Cloud – Saas – 2015

January 12th, 2015 by Stephen Jones Leave a reply »

Amazon.com and Microsoft are locked in a battle to determine who will lead the cloud computing age. Corporate America is shifting from client-server computing, which began in the 1990s, to shared computing resources in the Internet cloud.

The cloud age is new but already Amazon (NASDAQ:AMZN) and Microsoft (NASDAQ:MSFT) have emerged as early leaders. Microsoft, dominated during the earlier PC-server computing cycle, and now aims to be a top player in cloud services. Amazon Web Services, part of e-commerce giant Amazon.com, is by far the leader in infrastructure-as-a-service. In IaaS, customers rent computers and data storage via the cloud

Accenture and Microsoft Corp. have expanded their long-standing alliance with the introduction of the Accenture Hybrid Cloud Solution for Microsoft Azure. The companies are co-funding and co-engineering this platform with new hybrid technologies and services to help enterprises to build and to manage enterprise-wide cloud infrastructure and applications.

Microsoft passed a milestone in its business overhaul for the cloud computing age. As 2015 starts, it has become the biggest seller of cloud services to business customers, vaulting past start-ups such as Salesforce.com and outpacing IBM and Oracle. While cloud services account for less than 5 per cent of revenues, the milestone is a sign that the world’s biggest software company is finally making headway as it looks beyond the PC era. (Financial Times)
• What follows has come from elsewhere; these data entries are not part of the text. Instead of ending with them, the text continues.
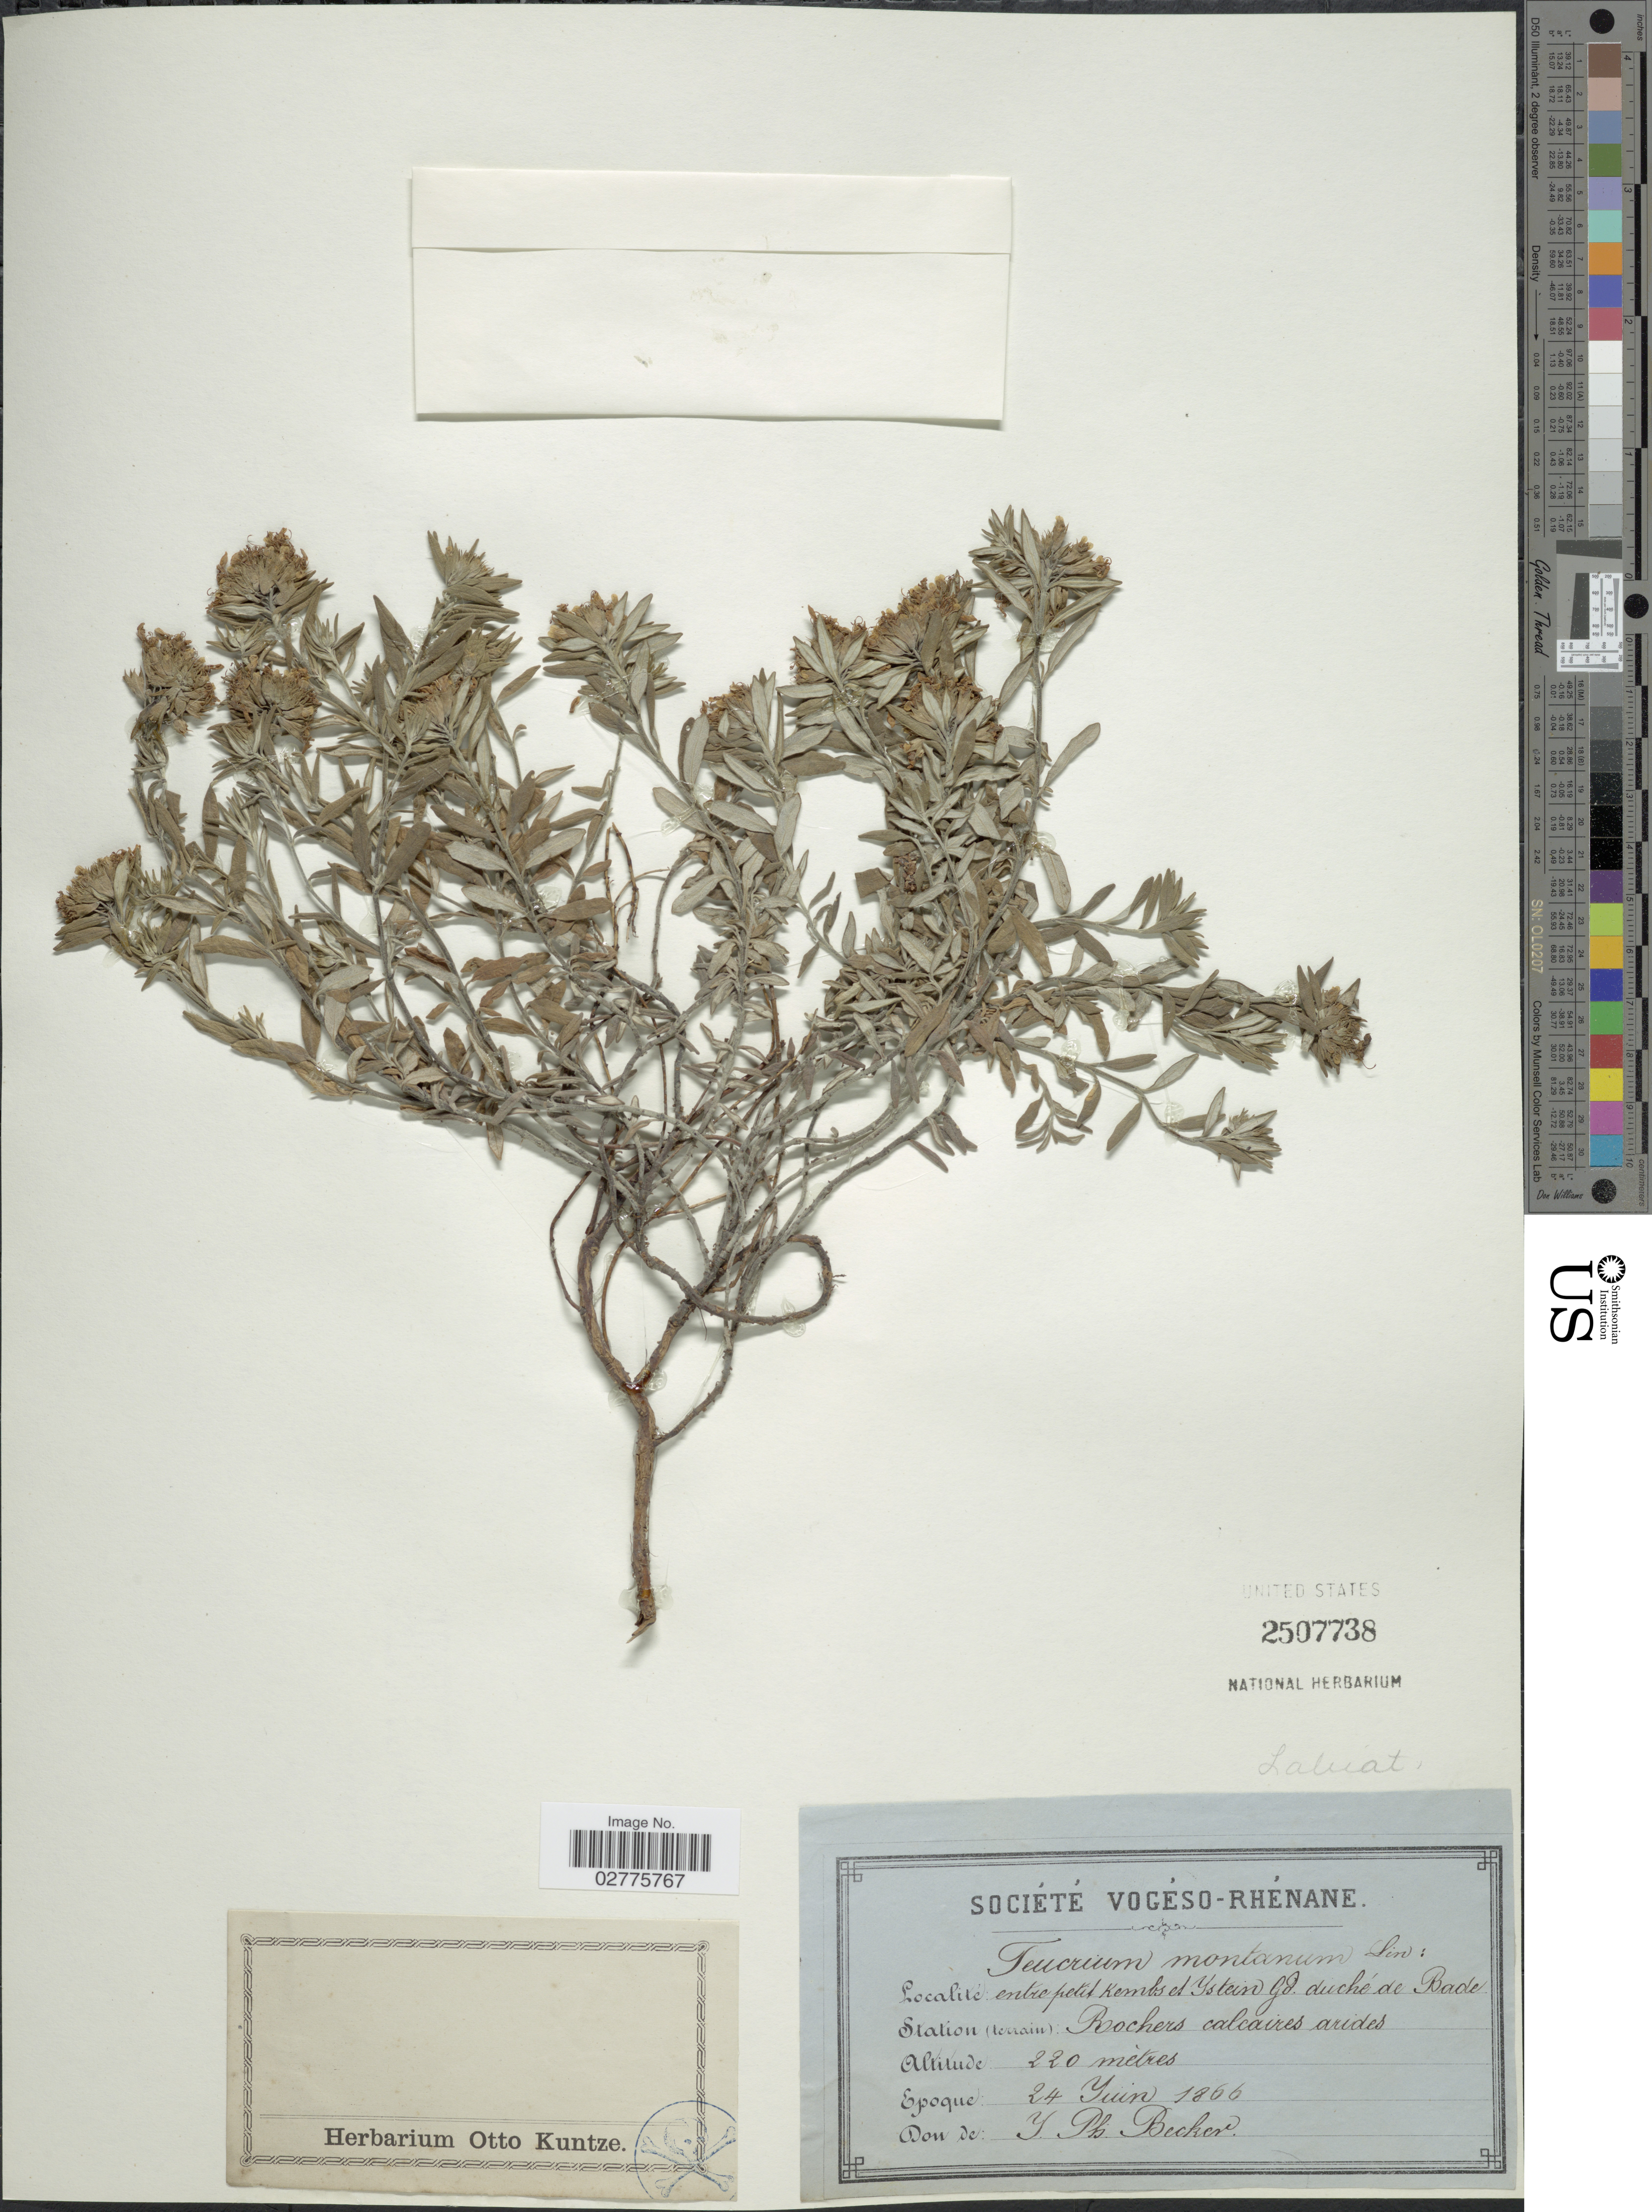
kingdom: Plantae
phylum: Tracheophyta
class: Magnoliopsida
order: Lamiales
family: Lamiaceae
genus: Teucrium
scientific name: Teucrium montanum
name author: L.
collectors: J. Becker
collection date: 1866-06-24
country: France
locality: entre petit Kembs et Istein Gd. Duché de Bade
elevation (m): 220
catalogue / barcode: US 2507738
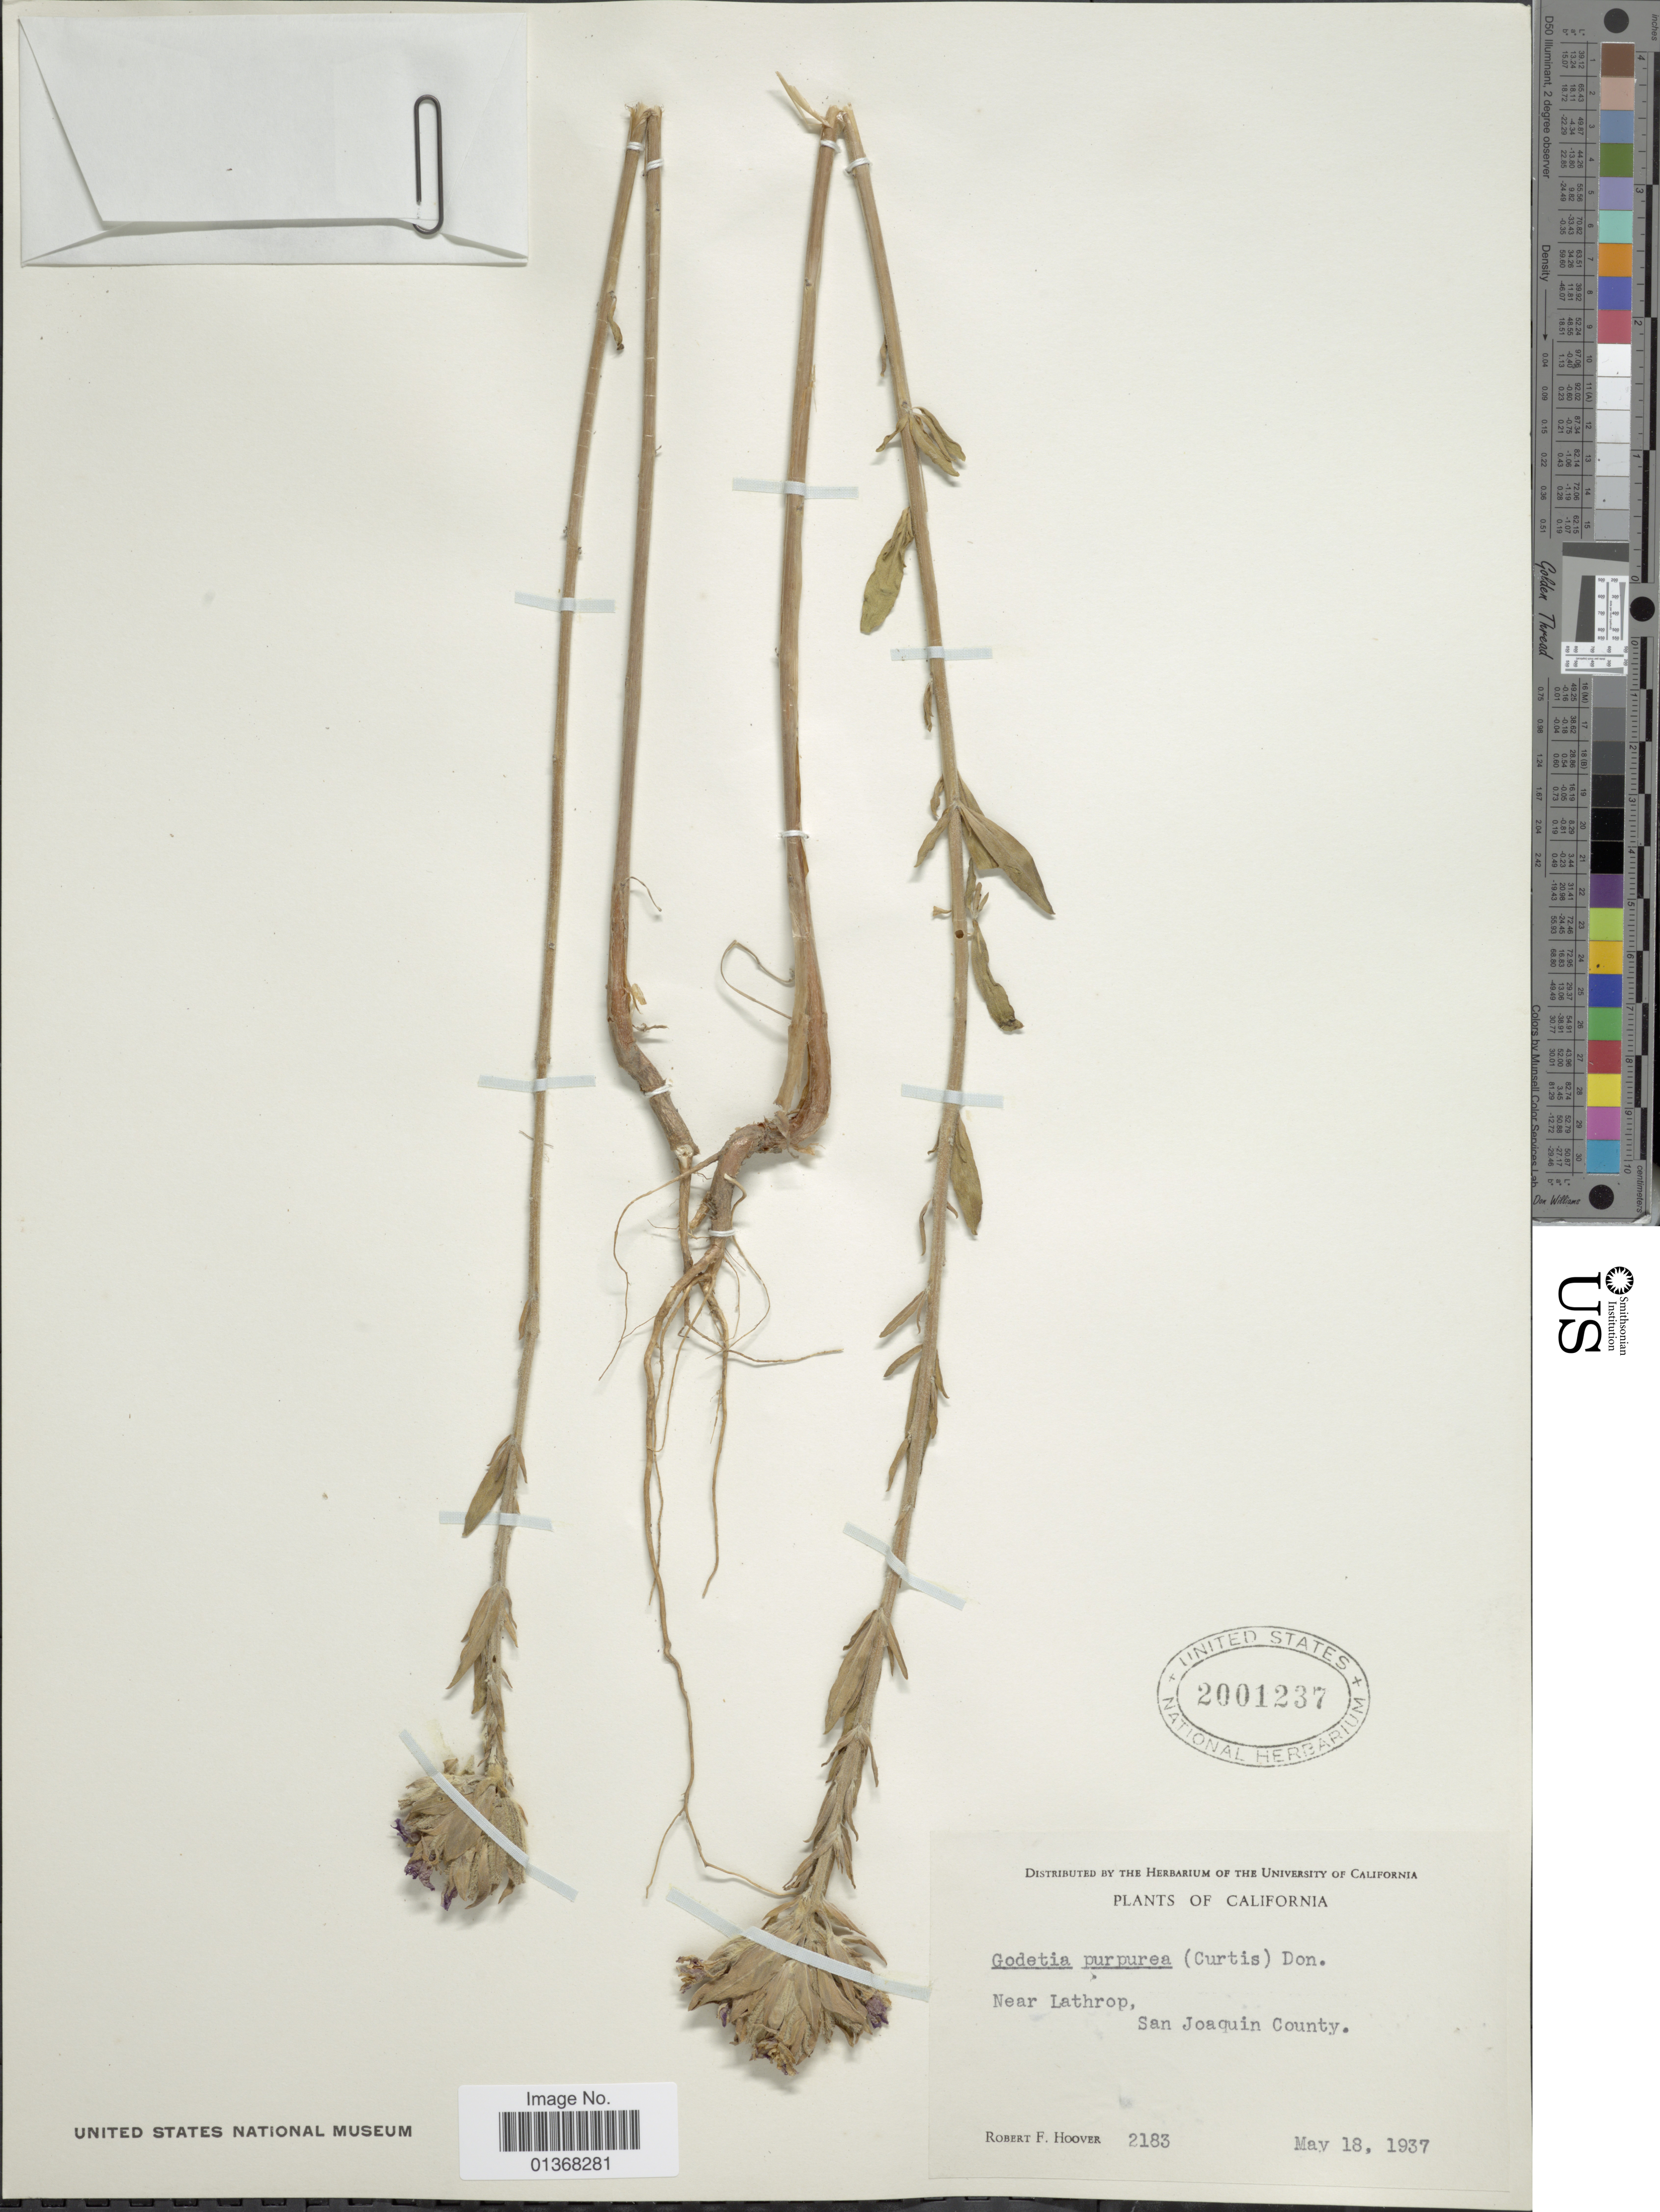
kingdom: Plantae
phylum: Tracheophyta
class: Magnoliopsida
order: Myrtales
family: Onagraceae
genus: Clarkia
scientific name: Clarkia purpurea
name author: (Curtis) A. Nelson & J.F. Macbr.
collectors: R. F. Hoover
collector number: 2183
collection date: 1937-05-18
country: United States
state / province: California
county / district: San Joaquin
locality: Near Lathrop, San Joaquin County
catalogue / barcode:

The big three – Amazon Web Services (AWS), Microsoft and Google – have the infrastructure, range of offerings and financial clout to support highly-scalable, global public cloud services, and appear to be locked in a battle to the bottom on price that is unlikely to let up in the coming years.

A new IDC report estimates that in three years more than half of the money spent on software, servers and storage will be attributed to the cloud.

Cloud spending is projected to increase annually by 22.8 percent, nearly six times faster than the overall IT market, to reach $127 billion in 2018.

Analysis of cloud spending shows that 70 percent will be spent on SaaS, followed by infrastructure as a service (IaaS) and platform as a service (PaaS) spending.

After what a company executive said has been a “breakthrough year” in 2014 for its cloud computing business IBM is building out its global computing network to focus on the enterprise cloud market. The company announced that it is adding cloud centers in 11 new locations. In a $1.2 billion investment, IBM has built cloud centers in Frankfurt, Mexico City and Tokyo. The other eight new locations come to IBM through a partnership with Equinix Inc., which operates data centers across the globe. This is also in part a response to laws requiring the local retention of data following revelations over U.S. government Web surveillance as well as increased corporate compliance rules.

IBM has pared down its previously lengthy cloud computing services contracts to a two-page document, replacing what the vendor described as a “complex contract that typically required long negotiations and reviews before a deal was signed.” On cloud contracts, IBM (IBM) apparently not only believes simpler is better but also that streamlining its legal agreements gives it a distinct competitive advantage over its cloud service rivals.

At an event in Boston, Oracle’s cloud head Shawn Price talked about the software giant’s 5-year journey to become a key cloud computing company. Shawn Price spent five months heading up software giant SAP’s cloud efforts until he left the company in an executive reshuffling, only to reappear in October as the lead executive for cloud computing rival Oracle. Two months later, the former CEO of SuccessFactors was a key figure at the company’s Cloud World event, giving a keynote address to promote Oracle’s aggressive efforts to expand its cloud computing capabilities, from optimizing its broad array of enterprise and data base applications for the cloud to reworking its sales teams to deal with the changing ways businesses are buying technology, and with having to sell both cloud-based and on-premises solutions.

Recently, cloud giant Amazon Web Services rebooted its EC2 following a Xen hypervisor issue and it affected many customers. “It is a fact that at the end of the day, whether you’re in a cloud, you’re in a data center or in a server cloud, that there’s hardware and there’s outages,” said Lisa Noon, client partner at Cloud Technology Partners Inc. Noon discussed the AWS reboot among other cloud news on the Cloud Computing Weekly podcast with host David Linthicum

Analysts report that private clouds will reach an 85 percent adoption rate in the coming years.

Security issues are the main factor limiting the further use of cloud computing services, research from Eurostat has found. In a survey conducted by the European Commission’s Eurostat statistics service, public cloud computing was reportedly used by 24% of large enterprises and 12% of small and medium-sized enterprises (SMEs) in the EU.